因為一直覺得景物畫是自己的優勢,所以她並沒有在這張畫上花費太多的時間。
「看到你畫的許願池的陰影部分了嗎?你把它畫成了藍色。不錯,陽光下影子偏冷,所以一般人都會將它畫成藍色,這是規律。但是你考慮到了當時的環境嗎?許願池的地面是暖色調的,所以這部分的陰影色調也會被影響,應該用冷中帶暖的色調才最適合。」朱裡奧的語氣還算平和,只是隱隱帶了幾分失望,「色調有它的變化規律,這是科學的。但科學不等於藝術,藝術需要利用科學。不管什麼環境時間,遇到陽光下的影子就畫成藍色……宮流夏,這就是你沒有仔細觀察的最好證明。我開始懷疑你是否熱愛著繪畫這門藝術。」
流夏的心一直一直往下沉,她清楚的知道,這次的第一不會再是自己。
「對不起老師,這次是我太馬虎對待了。絕不會有第二次。」
「宮流夏,我不否認你對色彩有著獨特的天賦。
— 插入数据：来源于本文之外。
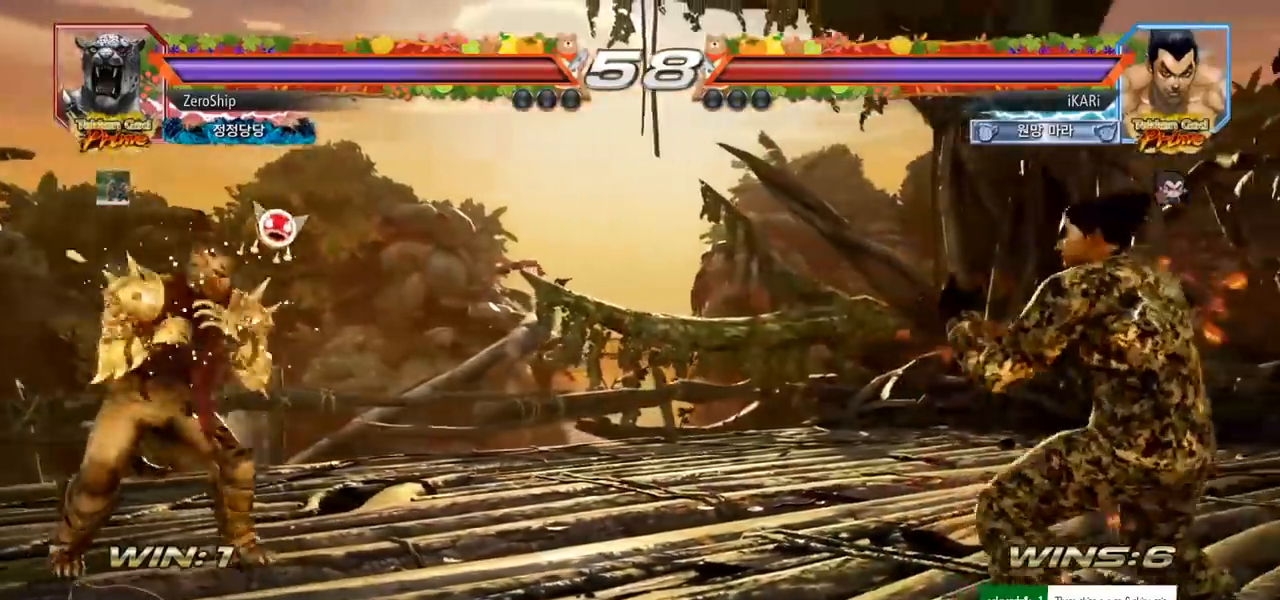
{"dt_ms": 500, "buttons": [], "left_stick": "down-right", "events": [[117, "left_stick", "center"], [167, "left_stick", "right"], [217, "left_stick", "center"], [300, "left_stick", "right"], [350, "left_stick", "center"], [450, "left_stick", "down-right"]]}
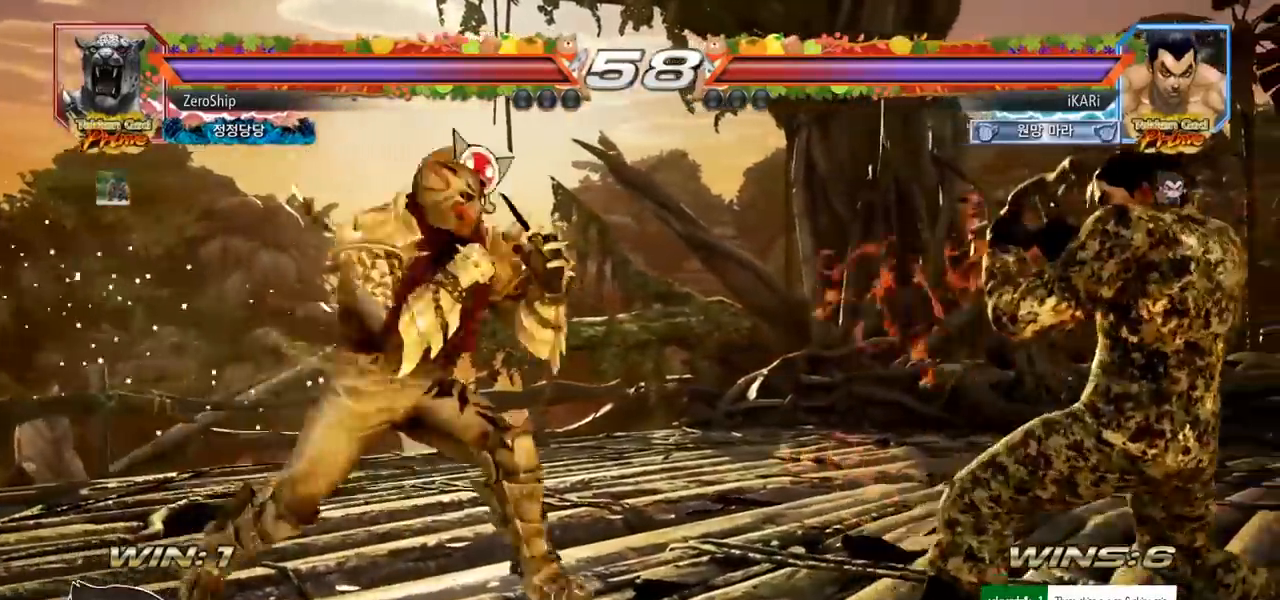
{"dt_ms": 500, "buttons": [], "left_stick": "right", "events": [[17, "left_stick", "center"], [417, "left_stick", "right"]]}
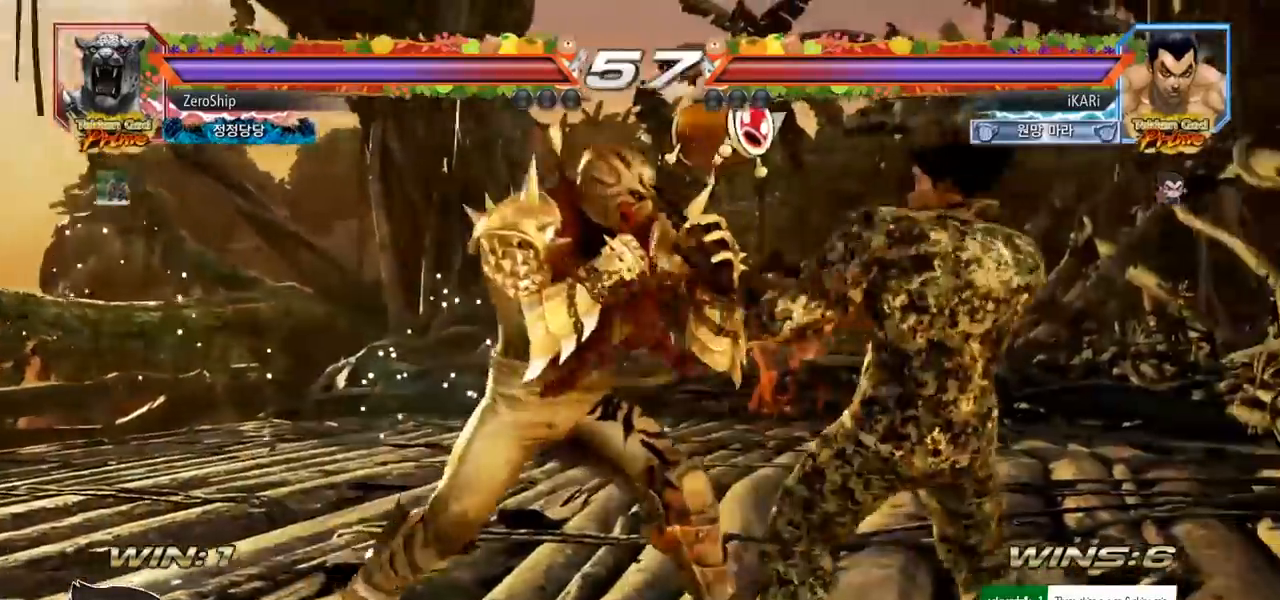
{"dt_ms": 500, "buttons": [], "left_stick": "right", "events": [[183, "left_stick", "down"], [250, "left_stick", "center"], [467, "left_stick", "right"]]}
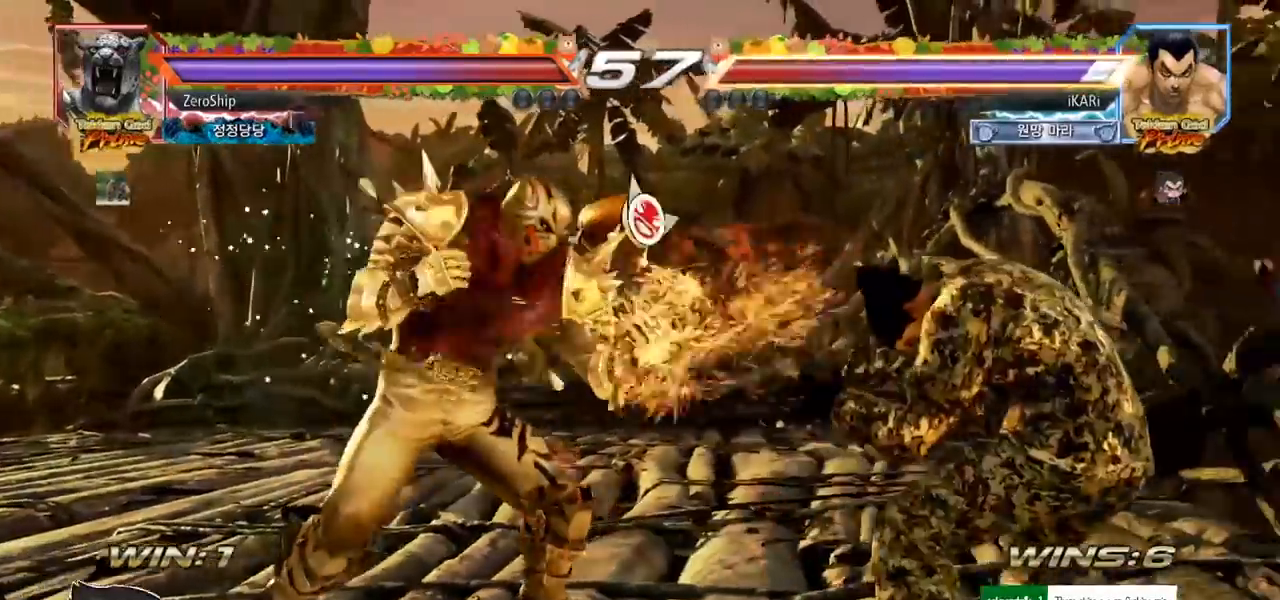
{"dt_ms": 500, "buttons": [], "left_stick": "center", "events": [[183, "left_stick", "center"], [250, "left_stick", "right"], [317, "left_stick", "center"], [383, "left_stick", "right"], [483, "left_stick", "center"]]}
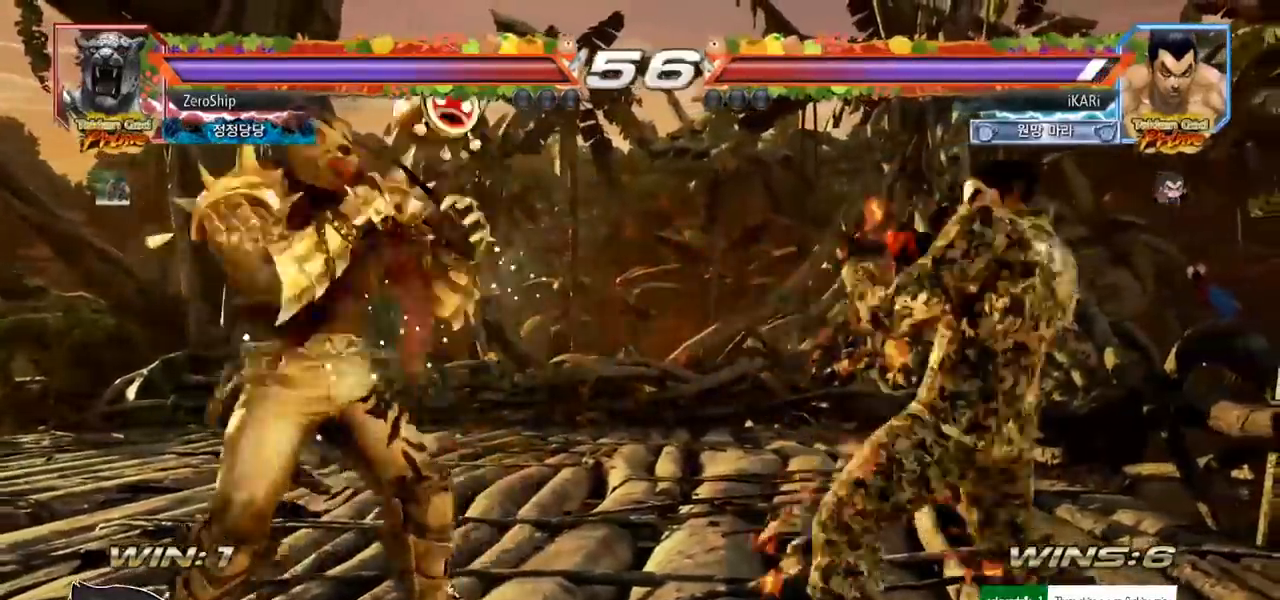
{"dt_ms": 500, "buttons": [], "left_stick": "center", "events": [[17, "left_stick", "down"], [67, "left_stick", "center"], [133, "left_stick", "down"], [300, "left_stick", "center"]]}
但是,請你記住,」朱裡奧平靜地望著她,「你得付出比別人更多的努力,否則,你的天賦就是一堆垃圾。」
流夏心頭一陣劇震,雙腳一軟差點沒有站穩。他剛才——說什麼?
垃圾?她的天賦是一堆垃圾?
同學們似乎也相當驚訝,投過來的每道目光更是意味不明。這也難怪,前兩次朱裡奧教授還對她青眼有加,可今天就將她從天才貶為了垃圾。
她緊緊攥著手,細長彎曲的手指看起來就像某種不自覺的僵硬。此時此刻,她真的希望可以有個地洞可以讓她鑽下去。
她甚至不敢去看阿弗洛娜的神情。
自己的驕傲第一次被這樣無情打擊,令她覺得無法承受——
黃昏時分,卡米拉獨自來到了平時經常光顧一家音像店。這家看起來並不大的小店位於維多利亞區一條狹長的街巷裡,青色的石板路還保持著兩三百年前的原狀,曲曲折折地朝縱深延伸著。路兩旁的房子擠得很緊,每戶人家的窗台上都擺放著盛開的鮮花,為這條街平添了幾分甜蜜浪漫的點綴。
一進店門,她就迫不及待地問起了那位矮矮胖胖的老闆,「宮崎峻最新的那部動畫碟到了嗎?」
胖老闆點了點頭,朝旁邊指了指,「到是到了,不過最後一張已經被他買了。」
卡米拉這才留意到不遠處的架子旁還站著一個男人。當那男人聞聲轉過身時,她不由吃了一驚——這不是朱裡奧教授嗎?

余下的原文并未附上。